**WHAT IS BEING ASKED**
Within the data below, copy each line where the string "Silkscreen" is found.

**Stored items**
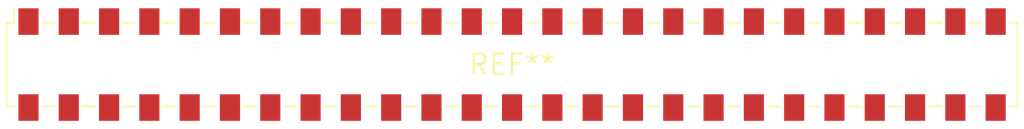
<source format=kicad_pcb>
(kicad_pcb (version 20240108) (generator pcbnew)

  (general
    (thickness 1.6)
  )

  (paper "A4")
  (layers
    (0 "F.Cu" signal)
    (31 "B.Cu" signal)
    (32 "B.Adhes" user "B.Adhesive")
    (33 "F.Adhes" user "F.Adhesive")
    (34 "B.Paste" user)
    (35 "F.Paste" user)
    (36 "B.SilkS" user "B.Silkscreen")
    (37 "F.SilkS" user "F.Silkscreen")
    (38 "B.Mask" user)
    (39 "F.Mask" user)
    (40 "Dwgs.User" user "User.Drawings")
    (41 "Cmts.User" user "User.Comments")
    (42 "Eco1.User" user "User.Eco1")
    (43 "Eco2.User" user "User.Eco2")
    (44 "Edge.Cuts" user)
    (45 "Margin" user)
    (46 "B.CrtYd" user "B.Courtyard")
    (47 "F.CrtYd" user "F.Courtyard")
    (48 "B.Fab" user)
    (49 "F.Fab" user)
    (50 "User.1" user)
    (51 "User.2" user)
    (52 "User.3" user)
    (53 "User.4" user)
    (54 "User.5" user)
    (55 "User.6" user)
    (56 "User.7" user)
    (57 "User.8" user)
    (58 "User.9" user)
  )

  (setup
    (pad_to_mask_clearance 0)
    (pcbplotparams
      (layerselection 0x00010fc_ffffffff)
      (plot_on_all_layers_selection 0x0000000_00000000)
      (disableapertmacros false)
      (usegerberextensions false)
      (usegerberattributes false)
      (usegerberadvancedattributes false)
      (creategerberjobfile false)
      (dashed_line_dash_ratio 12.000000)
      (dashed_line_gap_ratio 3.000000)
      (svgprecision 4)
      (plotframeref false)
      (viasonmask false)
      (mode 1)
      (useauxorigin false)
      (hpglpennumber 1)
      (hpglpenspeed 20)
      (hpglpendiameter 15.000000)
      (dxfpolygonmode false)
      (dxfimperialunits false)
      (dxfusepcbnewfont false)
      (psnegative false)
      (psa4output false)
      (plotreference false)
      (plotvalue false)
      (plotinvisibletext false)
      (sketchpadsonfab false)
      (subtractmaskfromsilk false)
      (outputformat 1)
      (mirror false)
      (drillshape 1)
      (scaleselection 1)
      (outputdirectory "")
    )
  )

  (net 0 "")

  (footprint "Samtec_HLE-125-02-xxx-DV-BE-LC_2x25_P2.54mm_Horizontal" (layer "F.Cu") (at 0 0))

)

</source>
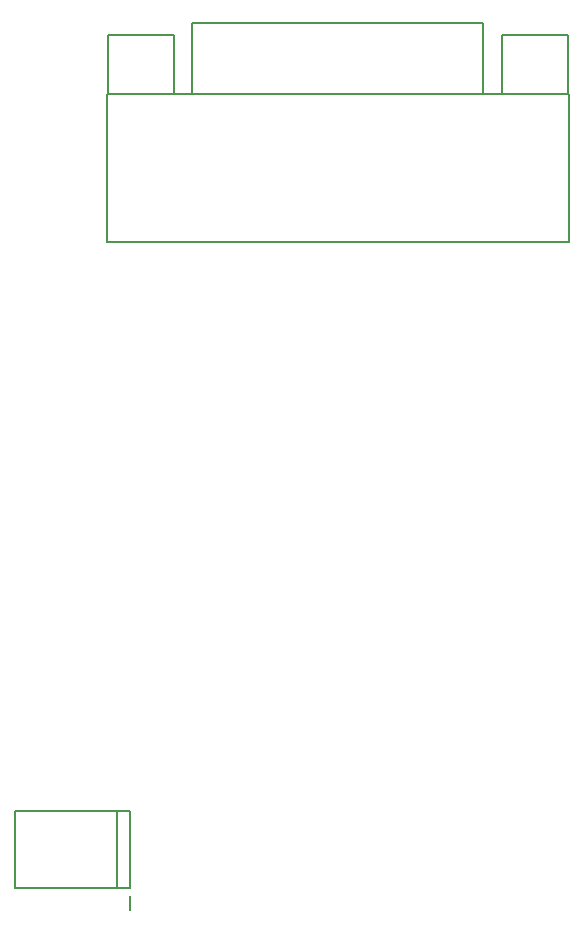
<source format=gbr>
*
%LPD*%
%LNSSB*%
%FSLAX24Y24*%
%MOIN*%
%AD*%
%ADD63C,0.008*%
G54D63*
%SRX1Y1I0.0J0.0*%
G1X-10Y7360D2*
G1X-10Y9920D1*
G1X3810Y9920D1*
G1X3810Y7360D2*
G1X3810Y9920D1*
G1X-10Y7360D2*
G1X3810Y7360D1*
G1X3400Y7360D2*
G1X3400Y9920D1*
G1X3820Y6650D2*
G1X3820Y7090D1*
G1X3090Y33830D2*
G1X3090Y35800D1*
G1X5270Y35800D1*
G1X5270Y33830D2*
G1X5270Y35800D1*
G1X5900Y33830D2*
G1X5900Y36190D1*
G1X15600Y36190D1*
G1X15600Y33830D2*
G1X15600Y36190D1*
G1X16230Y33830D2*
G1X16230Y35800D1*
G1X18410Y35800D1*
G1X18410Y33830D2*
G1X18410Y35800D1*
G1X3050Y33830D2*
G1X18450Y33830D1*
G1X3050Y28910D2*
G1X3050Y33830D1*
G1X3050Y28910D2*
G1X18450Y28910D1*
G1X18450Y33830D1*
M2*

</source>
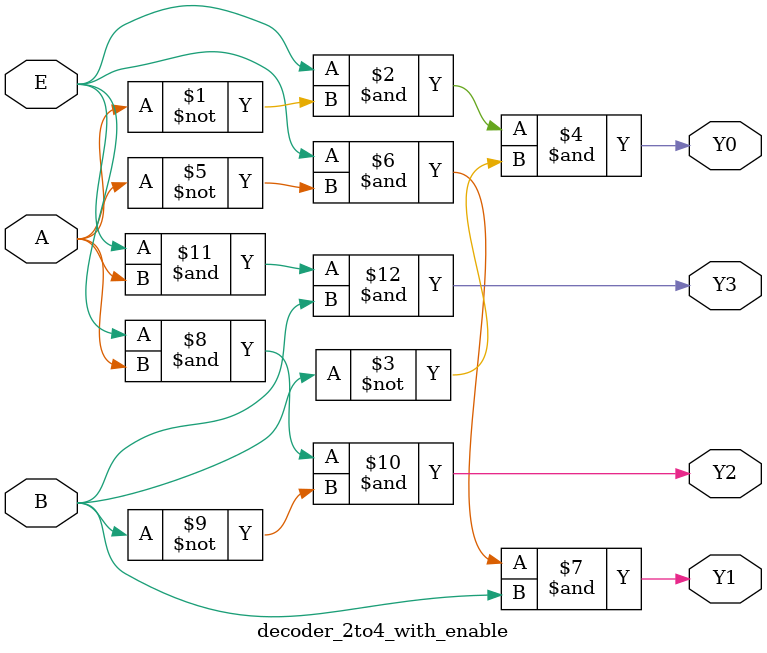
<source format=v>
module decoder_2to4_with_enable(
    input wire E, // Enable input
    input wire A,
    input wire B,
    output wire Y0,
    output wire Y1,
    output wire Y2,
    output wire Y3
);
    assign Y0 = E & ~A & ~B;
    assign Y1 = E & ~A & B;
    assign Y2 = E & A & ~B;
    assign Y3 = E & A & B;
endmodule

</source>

**RESPONSE**
    (36 "B.SilkS" user "B.Silkscreen")
    (37 "F.SilkS" user "F.Silkscreen")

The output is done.